• [Assigned task]
Look through the entries that follow and return each line that has the string "framed".

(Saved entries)
━━━━━━━━

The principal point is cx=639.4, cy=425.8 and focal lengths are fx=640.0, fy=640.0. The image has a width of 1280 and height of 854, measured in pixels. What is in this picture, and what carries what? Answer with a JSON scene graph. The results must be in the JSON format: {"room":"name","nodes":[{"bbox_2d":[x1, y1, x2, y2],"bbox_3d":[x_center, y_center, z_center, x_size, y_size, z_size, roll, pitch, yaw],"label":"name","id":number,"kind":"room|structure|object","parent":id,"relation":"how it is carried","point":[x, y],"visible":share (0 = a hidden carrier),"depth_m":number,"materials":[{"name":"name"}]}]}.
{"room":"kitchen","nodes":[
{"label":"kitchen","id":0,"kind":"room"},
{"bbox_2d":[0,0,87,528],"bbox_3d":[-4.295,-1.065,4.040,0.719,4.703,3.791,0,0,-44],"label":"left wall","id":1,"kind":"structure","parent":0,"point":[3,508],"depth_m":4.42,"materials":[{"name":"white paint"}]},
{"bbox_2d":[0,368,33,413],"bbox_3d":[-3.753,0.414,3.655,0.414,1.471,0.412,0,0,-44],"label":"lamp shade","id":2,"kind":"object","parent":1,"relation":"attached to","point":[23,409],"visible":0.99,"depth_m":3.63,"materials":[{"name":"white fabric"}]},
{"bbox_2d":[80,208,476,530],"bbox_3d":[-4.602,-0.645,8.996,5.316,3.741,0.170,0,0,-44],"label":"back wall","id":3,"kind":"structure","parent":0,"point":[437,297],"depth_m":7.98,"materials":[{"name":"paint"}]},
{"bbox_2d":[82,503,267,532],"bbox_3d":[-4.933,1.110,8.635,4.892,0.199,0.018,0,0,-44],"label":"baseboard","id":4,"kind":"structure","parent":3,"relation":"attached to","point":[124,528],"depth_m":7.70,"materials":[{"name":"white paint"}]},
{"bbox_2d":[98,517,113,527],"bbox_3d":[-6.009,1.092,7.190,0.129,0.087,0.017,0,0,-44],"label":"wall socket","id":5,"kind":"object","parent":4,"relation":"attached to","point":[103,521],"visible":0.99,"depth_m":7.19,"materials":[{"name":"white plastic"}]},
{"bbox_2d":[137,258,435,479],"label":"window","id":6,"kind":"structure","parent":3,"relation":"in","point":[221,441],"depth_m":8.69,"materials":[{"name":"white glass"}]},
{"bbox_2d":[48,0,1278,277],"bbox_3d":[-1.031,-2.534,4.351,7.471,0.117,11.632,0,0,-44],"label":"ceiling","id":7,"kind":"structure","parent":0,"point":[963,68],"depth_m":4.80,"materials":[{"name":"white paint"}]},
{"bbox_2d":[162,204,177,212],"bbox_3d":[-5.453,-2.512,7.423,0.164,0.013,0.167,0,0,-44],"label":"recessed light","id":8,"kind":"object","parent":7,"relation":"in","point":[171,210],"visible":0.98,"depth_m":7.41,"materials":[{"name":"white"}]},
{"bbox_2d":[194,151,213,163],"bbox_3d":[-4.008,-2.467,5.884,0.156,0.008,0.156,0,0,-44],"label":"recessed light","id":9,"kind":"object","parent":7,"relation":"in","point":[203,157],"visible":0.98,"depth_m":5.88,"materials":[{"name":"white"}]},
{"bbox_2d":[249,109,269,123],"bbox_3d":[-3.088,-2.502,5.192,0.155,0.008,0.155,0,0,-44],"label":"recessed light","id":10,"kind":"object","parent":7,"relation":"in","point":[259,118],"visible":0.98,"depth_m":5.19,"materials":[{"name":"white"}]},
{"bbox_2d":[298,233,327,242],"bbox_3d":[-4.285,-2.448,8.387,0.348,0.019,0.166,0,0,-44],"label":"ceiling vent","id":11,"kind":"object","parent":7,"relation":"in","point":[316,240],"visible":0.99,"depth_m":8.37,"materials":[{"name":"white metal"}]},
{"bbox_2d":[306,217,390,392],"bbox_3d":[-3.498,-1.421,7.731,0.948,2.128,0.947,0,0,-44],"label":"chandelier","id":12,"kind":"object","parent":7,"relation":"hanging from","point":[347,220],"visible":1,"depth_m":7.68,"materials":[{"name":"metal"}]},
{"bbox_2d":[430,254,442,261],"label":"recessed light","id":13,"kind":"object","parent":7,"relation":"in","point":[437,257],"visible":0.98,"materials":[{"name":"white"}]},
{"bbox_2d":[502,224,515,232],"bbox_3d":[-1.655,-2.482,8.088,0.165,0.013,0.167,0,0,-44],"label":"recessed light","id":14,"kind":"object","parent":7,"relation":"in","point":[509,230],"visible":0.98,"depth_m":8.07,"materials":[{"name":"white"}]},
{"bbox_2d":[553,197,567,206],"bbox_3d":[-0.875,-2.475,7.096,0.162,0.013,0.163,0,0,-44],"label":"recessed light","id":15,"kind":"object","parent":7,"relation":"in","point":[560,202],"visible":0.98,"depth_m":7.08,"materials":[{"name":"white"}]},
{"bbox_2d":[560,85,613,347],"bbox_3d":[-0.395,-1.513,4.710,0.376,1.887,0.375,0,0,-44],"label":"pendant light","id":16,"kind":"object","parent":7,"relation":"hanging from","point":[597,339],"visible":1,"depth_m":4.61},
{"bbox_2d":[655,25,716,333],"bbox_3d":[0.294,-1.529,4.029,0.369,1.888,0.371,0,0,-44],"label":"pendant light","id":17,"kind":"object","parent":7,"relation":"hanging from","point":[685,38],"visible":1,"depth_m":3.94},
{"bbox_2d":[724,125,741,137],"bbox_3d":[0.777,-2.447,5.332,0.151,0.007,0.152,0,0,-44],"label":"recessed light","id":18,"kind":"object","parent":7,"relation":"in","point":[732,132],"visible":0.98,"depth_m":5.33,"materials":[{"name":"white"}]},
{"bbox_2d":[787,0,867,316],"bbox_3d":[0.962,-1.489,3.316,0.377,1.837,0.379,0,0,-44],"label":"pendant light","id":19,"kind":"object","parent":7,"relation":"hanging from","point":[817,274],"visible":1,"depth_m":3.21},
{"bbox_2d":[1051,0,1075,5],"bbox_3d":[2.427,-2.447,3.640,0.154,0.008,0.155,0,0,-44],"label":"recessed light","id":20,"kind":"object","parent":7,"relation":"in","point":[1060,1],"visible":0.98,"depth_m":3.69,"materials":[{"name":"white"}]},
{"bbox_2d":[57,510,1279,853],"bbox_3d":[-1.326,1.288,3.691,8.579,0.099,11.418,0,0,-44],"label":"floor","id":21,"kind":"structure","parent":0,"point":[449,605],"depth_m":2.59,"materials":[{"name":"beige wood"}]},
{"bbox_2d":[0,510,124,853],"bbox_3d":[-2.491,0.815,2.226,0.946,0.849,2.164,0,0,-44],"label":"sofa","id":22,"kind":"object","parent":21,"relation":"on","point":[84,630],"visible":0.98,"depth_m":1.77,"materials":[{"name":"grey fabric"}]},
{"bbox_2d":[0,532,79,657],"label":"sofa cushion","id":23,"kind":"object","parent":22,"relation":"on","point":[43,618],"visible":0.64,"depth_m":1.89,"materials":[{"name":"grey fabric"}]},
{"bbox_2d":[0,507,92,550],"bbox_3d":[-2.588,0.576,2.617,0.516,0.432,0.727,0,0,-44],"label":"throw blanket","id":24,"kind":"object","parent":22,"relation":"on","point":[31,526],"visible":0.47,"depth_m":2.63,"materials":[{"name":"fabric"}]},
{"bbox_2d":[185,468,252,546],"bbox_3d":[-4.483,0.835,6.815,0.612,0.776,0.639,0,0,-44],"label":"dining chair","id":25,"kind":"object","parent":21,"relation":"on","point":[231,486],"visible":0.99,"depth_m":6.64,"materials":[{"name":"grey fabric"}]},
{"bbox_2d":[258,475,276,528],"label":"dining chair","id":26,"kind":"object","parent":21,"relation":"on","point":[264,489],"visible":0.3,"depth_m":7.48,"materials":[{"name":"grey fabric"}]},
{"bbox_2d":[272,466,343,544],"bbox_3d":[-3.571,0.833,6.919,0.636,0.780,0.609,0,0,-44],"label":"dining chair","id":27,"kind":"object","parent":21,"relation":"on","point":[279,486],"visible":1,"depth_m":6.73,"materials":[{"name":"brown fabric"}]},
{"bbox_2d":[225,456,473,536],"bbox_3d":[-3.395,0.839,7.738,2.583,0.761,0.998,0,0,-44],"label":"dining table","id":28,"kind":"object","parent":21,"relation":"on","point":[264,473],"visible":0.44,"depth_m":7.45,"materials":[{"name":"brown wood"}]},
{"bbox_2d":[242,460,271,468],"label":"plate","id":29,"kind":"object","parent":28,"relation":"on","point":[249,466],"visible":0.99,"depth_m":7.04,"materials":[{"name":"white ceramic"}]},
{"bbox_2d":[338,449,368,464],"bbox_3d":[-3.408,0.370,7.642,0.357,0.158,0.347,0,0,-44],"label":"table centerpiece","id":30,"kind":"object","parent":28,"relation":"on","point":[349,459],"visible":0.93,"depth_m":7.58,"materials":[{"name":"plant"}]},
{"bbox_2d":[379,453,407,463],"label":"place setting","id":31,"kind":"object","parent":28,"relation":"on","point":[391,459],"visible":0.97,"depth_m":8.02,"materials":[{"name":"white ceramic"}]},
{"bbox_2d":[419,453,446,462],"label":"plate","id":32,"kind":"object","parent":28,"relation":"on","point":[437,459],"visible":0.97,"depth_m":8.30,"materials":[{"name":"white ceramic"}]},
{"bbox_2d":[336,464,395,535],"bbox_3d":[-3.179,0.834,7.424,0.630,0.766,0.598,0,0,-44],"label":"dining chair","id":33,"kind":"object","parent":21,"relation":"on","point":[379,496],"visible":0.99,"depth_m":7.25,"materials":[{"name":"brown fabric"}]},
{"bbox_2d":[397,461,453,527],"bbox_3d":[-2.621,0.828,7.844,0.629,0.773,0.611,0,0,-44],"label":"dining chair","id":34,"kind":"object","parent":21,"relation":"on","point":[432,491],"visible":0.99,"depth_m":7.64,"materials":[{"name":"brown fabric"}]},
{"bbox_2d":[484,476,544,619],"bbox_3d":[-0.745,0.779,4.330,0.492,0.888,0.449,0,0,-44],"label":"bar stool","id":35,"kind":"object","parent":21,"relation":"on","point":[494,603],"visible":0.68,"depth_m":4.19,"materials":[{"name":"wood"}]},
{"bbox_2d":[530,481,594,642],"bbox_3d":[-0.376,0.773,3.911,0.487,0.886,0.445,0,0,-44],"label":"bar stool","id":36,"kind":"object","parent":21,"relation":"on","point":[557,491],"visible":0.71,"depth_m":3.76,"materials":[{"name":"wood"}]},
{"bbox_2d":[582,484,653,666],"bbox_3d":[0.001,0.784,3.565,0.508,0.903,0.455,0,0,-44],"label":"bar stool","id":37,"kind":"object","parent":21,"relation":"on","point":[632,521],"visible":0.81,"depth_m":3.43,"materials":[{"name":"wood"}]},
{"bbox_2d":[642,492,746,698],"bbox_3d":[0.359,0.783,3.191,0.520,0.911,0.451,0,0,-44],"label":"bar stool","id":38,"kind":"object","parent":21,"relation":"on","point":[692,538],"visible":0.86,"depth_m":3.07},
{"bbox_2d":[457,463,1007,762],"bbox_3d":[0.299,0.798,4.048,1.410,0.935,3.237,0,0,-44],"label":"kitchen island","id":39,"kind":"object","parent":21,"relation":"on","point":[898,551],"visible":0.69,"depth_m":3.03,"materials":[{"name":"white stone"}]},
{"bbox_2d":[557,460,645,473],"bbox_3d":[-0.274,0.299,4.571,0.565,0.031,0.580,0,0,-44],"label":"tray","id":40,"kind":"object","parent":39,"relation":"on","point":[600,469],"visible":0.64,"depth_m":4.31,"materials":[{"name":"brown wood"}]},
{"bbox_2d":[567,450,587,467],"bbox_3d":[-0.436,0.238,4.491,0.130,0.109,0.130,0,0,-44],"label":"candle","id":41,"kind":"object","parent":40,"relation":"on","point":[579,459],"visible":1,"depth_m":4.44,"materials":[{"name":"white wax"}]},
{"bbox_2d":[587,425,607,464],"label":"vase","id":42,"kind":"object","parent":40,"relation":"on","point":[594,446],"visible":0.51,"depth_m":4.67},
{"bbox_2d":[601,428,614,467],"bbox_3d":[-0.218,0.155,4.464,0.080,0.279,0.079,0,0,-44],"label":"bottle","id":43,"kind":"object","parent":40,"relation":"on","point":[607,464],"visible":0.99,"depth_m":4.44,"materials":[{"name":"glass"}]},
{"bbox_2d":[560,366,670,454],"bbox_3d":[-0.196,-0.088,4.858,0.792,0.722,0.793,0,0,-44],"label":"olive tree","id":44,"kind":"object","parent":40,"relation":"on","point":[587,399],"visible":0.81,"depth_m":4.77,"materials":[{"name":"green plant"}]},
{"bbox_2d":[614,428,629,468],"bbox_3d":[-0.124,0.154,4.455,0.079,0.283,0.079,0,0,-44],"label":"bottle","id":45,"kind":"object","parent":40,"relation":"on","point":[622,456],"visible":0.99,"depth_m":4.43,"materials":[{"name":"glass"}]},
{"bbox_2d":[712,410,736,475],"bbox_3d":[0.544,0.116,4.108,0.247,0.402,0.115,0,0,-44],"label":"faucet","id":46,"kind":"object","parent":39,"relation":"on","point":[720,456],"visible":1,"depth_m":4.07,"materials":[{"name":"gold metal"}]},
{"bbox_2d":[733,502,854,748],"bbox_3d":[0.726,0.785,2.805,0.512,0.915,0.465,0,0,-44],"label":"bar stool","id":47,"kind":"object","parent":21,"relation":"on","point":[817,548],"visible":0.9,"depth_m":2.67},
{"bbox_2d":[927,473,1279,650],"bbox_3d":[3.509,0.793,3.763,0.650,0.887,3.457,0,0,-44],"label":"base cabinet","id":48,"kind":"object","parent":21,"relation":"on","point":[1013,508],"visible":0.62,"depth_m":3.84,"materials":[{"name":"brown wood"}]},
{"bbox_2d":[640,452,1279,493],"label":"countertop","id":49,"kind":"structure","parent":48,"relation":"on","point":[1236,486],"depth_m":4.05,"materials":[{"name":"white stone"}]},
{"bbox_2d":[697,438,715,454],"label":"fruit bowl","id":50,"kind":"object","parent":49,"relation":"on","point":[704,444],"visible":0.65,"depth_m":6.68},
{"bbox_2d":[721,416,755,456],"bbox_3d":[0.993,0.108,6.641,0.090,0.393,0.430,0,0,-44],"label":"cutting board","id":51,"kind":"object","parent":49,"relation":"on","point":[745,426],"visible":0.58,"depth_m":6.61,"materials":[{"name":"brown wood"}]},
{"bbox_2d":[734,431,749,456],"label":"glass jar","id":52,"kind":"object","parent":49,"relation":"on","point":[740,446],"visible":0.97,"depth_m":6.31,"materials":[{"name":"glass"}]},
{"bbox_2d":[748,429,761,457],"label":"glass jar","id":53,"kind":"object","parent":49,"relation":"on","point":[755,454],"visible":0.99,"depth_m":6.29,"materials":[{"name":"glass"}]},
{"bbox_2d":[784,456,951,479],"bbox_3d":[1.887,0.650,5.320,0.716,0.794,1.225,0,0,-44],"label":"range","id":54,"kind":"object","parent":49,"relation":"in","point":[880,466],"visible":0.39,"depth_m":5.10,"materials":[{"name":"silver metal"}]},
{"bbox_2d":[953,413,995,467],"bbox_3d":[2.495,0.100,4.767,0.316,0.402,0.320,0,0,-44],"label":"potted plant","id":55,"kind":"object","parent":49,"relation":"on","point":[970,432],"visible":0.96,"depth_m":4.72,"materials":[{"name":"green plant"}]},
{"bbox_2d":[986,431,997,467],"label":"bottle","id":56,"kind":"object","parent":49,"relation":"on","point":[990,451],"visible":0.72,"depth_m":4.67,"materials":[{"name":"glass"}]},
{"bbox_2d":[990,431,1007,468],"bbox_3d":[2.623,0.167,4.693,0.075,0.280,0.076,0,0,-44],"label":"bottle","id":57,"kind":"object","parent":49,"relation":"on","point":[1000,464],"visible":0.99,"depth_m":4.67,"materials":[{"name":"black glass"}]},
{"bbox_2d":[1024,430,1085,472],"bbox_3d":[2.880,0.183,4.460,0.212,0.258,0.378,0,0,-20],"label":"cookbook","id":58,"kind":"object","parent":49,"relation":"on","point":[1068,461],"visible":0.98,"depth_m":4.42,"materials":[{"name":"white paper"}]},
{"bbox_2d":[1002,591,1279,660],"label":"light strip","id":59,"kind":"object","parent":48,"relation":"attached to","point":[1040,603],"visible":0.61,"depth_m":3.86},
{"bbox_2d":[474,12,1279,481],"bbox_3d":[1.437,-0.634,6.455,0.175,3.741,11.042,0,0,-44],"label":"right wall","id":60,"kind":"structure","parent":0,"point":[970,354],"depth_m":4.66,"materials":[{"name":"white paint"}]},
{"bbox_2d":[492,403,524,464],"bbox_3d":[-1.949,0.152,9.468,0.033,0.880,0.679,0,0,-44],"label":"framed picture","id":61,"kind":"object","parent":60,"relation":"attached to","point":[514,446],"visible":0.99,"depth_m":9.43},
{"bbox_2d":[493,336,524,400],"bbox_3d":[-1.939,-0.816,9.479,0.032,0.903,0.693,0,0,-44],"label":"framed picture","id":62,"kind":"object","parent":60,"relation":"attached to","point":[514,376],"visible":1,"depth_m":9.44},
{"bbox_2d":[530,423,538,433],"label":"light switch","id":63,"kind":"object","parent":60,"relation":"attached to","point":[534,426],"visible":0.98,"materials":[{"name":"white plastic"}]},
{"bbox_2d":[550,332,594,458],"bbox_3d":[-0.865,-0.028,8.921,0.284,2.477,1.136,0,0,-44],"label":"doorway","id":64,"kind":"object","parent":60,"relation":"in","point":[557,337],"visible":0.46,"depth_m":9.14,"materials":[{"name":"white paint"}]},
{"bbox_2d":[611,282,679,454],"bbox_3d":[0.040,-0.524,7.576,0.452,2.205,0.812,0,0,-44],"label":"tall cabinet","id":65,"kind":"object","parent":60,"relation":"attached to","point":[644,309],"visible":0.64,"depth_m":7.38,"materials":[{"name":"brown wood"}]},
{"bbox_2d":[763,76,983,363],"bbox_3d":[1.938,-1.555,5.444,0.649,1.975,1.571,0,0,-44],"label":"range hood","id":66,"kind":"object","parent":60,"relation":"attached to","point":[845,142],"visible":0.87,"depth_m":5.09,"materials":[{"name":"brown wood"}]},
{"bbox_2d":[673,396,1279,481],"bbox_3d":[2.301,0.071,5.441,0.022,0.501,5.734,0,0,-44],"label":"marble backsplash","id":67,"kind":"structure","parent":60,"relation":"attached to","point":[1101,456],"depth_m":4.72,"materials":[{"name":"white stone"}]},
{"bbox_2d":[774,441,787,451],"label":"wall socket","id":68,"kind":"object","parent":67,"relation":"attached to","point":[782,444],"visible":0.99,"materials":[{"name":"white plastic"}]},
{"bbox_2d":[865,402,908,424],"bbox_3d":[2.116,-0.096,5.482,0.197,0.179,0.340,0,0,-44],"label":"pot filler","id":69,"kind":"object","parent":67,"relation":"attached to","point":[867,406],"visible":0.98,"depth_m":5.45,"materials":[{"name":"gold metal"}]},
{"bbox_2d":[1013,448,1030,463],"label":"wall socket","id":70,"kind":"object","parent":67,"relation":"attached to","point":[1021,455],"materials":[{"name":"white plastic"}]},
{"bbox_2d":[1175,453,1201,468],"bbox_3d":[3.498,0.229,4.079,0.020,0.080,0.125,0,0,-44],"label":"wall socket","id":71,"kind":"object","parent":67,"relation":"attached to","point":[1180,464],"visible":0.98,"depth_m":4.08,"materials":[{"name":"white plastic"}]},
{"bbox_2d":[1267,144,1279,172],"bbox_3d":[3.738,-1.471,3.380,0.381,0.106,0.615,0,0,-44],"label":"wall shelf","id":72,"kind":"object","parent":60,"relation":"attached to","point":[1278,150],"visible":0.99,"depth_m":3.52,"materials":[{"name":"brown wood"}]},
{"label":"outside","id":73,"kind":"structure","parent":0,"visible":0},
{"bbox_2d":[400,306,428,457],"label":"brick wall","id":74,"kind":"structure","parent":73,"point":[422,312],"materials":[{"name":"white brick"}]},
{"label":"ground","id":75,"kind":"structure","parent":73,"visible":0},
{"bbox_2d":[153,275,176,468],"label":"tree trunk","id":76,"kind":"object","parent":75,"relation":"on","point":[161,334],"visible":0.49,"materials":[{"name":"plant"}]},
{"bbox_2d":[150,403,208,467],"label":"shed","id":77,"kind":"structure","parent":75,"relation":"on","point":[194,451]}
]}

━━━━━━━━

• [Response area]
{"bbox_2d":[492,403,524,464],"bbox_3d":[-1.949,0.152,9.468,0.033,0.880,0.679,0,0,-44],"label":"framed picture","id":61,"kind":"object","parent":60,"relation":"attached to","point":[514,446],"visible":0.99,"depth_m":9.43},
{"bbox_2d":[493,336,524,400],"bbox_3d":[-1.939,-0.816,9.479,0.032,0.903,0.693,0,0,-44],"label":"framed picture","id":62,"kind":"object","parent":60,"relation":"attached to","point":[514,376],"visible":1,"depth_m":9.44},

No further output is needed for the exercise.